While watching a highly recommended made for television movie last holiday season, I couldn’t believe my ears as the show ended with the stars of the film walking hand in hand into the sunset with the narrator wrapping up the “happily ever after ending “ by stating:
And she forgave God for all they had been through
“And she forgave God” was the television family’s solution to “happiness” after a series of very difficult trials. “What did I just hear?” I blurted out in disbelief of how a seeming heartwarming (read: sappy) story blatantly ended with HERESY.
You may want to read:
- The Danger of Forgiving Yourself
- Now That I Want Forgiveness, How Do I Handle My Past Sins?
- Pre-Forgiveness Is a Prerequisite Before You Can Genuinely Forgive Someone
In Titus 3:10 a heretical person is one who follows his own self-willed questions, … Heresies thus came to signify self-chosen doctrines not emanating from God (2 Pet. 2:1). – (Easton’s 1897 Bible Dictionary)

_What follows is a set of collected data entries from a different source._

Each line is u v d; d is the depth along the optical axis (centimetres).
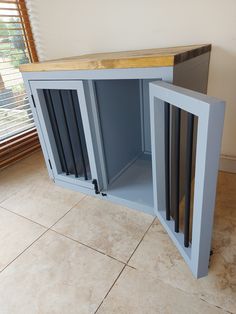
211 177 57
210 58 115
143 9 120
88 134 106
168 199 90
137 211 110
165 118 76
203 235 66
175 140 78
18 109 173
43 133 125
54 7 146
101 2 129
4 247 98
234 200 110
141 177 129
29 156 181
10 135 172
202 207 61
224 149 130
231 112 121
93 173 116
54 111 119
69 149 130
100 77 90
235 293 71
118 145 126
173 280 76
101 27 136
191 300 70
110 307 71
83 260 88
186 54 82
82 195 126
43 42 164
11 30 157
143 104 139
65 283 80
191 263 76
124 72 83
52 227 106
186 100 57
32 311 72
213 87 120
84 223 106
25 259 91
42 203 123
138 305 70
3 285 82
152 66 77
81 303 73
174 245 89
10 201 128
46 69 103
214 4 104
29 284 81
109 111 113
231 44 108
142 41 128
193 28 113
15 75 166
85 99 99
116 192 117
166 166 84
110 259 87
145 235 96
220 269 78
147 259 85
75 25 145
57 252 92
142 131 148
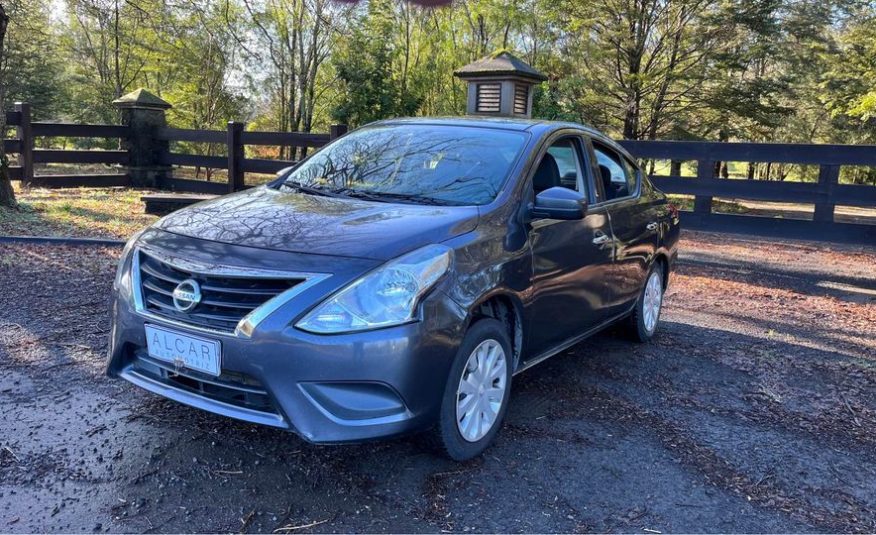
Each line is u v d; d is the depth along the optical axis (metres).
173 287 2.92
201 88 24.27
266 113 25.03
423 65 22.45
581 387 4.18
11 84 25.95
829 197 8.23
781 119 24.25
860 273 8.18
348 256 2.79
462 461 3.13
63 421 3.31
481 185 3.60
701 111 23.59
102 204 10.52
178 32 20.77
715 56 21.34
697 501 2.91
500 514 2.73
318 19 20.55
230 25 22.11
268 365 2.64
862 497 3.03
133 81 28.34
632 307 4.92
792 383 4.45
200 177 20.34
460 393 3.04
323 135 11.71
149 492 2.75
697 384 4.34
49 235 7.77
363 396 2.71
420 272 2.82
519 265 3.37
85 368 3.98
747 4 20.28
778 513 2.86
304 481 2.89
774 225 8.59
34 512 2.57
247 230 3.03
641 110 23.56
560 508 2.79
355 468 3.02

I truly don’t expect anything better from the secular entertainment industry. However, the first time I had encountered this reeking rationale came from another source. Over a decade ago, a friend who genuinely longed to forgive a family member asked me to review a “Christian” book to see if it would be beneficial for her in the process of forgiveness. I read the book until I came to the chapter devoted to “forgiving God.” Um, excuse me?
God’s Forgiveness Defined:
Divine Forgiveness: God’s restoration of relationship that entails the removal of objective guilt. Thus, to forgive the offense against God’s holiness or the perpetrator of the offense are synonymous. – (Baker’s Evangelical Dictionary of Biblical Theology)
As a teacher and speaker to women, I have related to women over two decades now my desire for women to know the character, attributes, and nature of God. Our view of God plays a pivotal role in how we live day to day. With that said, I want to address the problems this concept of “forgiving God” conveys as I explain to you four reasons I refuse to “forgive God”…
1. It Assaults the Character of God
If you either overtly or subtly accept the concept of God somehow needing to be forgiven, you are making an assumption that God has a fault of some sort that is in need of forgiveness, or that He is guilty of wrongdoing. Friends, this is an attack on the very nature God. It affects the way you view His righteousness, holiness, and His wisdom as the One TRUE God.
God addressed this with Job, our chief scriptural example of suffering other than Jesus Christ. Not to belittle the suffering that took place in the holiday movie, but it was not to the level of which Job suffered. Nor have I experienced any suffering that compares to that of Job. When Job questioned God for all he had gone through, God’s reply was:
Will the faultfinder contend with the Almighty? Let him who reproves God answer it. (Job 40:2)
May we be quick to learn from Job’s mistake by not repeating it. God does not need reproving. There is no fault in Him. He is not like us. If He were like us, He would not be God. Instead, may we be like Job when he realized the error of his thinking and rightly repented:
I know that you can do all things no purpose of yours can be thwarted. You asked, ‘Who is this that obscures my plans without knowledge?’ Surely I spoke of things I did not understand, things too wonderful for me to know. “You said, ‘Listen now, and I will speak; I will question you, and you shall answer me.’ My ears had heard of you but now my eyes have seen you. Therefore I despise myself and repent in dust and ashes. – (Job 42:2-6)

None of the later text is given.